The lines to copy are those holding the string "includes" in the entries below.
START Excerpted data
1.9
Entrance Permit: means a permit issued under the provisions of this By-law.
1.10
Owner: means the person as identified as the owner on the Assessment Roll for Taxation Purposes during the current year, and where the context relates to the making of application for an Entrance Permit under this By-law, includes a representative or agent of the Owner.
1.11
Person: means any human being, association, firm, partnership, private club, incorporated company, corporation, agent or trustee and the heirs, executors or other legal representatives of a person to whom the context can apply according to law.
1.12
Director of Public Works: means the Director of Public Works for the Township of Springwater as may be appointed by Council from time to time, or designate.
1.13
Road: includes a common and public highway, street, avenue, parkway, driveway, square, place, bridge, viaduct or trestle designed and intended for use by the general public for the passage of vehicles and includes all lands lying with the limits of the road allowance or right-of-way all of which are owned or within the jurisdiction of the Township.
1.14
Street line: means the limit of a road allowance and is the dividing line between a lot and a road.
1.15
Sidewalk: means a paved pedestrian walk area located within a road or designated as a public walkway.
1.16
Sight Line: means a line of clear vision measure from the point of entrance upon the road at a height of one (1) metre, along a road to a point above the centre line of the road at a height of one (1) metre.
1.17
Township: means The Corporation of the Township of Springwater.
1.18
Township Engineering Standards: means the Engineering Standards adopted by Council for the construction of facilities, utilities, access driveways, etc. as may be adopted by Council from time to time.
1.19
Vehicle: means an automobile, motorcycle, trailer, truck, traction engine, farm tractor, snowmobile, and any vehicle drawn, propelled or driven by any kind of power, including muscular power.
END Excerpted data
Result of this task ->
Owner: means the person as identified as the owner on the Assessment Roll for Taxation Purposes during the current year, and where the context relates to the making of application for an Entrance Permit under this By-law, includes a representative or agent of the Owner.
Road: includes a common and public highway, street, avenue, parkway, driveway, square, place, bridge, viaduct or trestle designed and intended for use by the general public for the passage of vehicles and includes all lands lying with the limits of the road allowance or right-of-way all of which are owned or within the jurisdiction of the Township.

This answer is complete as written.